Appropriately, the conventional instruments sound like their sources: the Gibsons are brassy with a prominent midrange; the Martins and Taylors sound bright, detailed, and full; and the fingerpicked Lowden 025 is sweet and mellow (Web Clip 1). The two main guitar folders break down into picked (presumably with a flat pick) and fingerpicked instruments. However, I question a couple of the instrument choices therein. For example, The Gibson J200 is a natural for fingerpicking, yet there are no fingerpicked Gibsons at all in the collection. I would have preferred the Martin D-35 as a picked, rather than fingerpicked instrument. In all fairness, these are reflections of my own taste, rather than rules set in stone.

Although steel-string guitars predominate, the collection does offer a couple of nylon-string instruments played with a pick and fingers. In addition, the Xtra bank contains some decent banjos, ukuleles, and a nice mandolin tremolo patch-thankfully, with a uniform tremolo speed across the keyboard. Nice sounding variations are available throughout the library, including key-switched instruments with slides mapped to alternate keys or key-switched chord inversions. The bank of harmonics has some nice material, especially the J200 harmonic chords patch (Web Clip 2).

A typical problem with sampled guitars is the unnatural uniformity of timbre. In real life, an up-stroke on a guitar often sounds different than a down-stroke, and a strum may not occur in the same location over the instrument's sound-hole, resulting in significant timbral variation. Although I noticed nothing in the documentation overtly mentioning it, there appears to be some randomizing of the samples in this collection to lend authenticity to the performances.

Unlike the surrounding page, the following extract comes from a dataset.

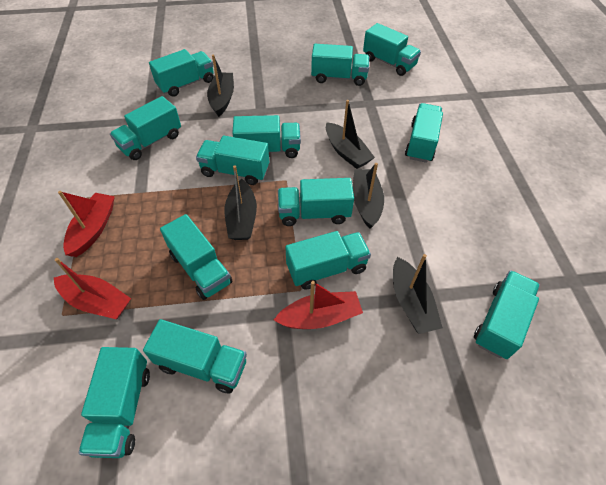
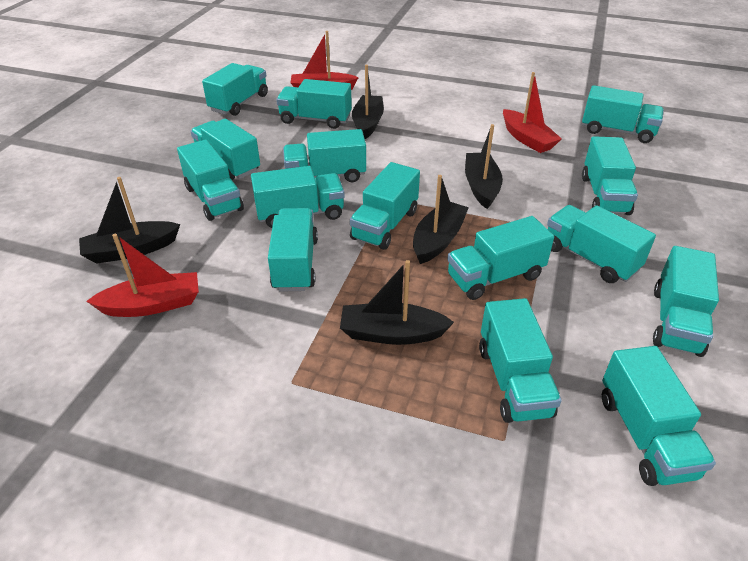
turquoise truck: [79,347,150,458] [110,96,181,160] [143,319,247,394] [149,49,214,97] [160,214,232,300] [196,135,269,185] [232,115,301,158] [278,178,354,226] [285,231,371,290] [311,44,369,86] [363,23,421,76] [405,103,443,163] [474,270,540,359] = 13 -> [177,139,244,221] [191,119,260,180] [202,63,268,116] [251,166,345,228] [268,208,318,292] [276,79,352,129] [283,129,366,182] [350,162,420,250] [447,216,554,300] [479,298,561,423] [547,205,656,283] [582,85,664,143] [582,136,638,215] [602,346,716,486] [653,246,719,357] = 15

There are a few holes in the library's documentation. Although the accompanying booklet has a list of all of the instruments and model numbers, and it explains controller assignments, patch types, and nomenclature, I needed to investigate with my keyboard what the key-switching assignments actually changed, because they were not specifically documented.

Pickin' and Grinnin'
Overall, Acoustic Legends HD is a solid and varied assortment of eminently playable, high-resolution virtual guitars and fretted string instruments. If you are looking to add sampled acoustic guitars to your desktop studio, be sure to check out this collection.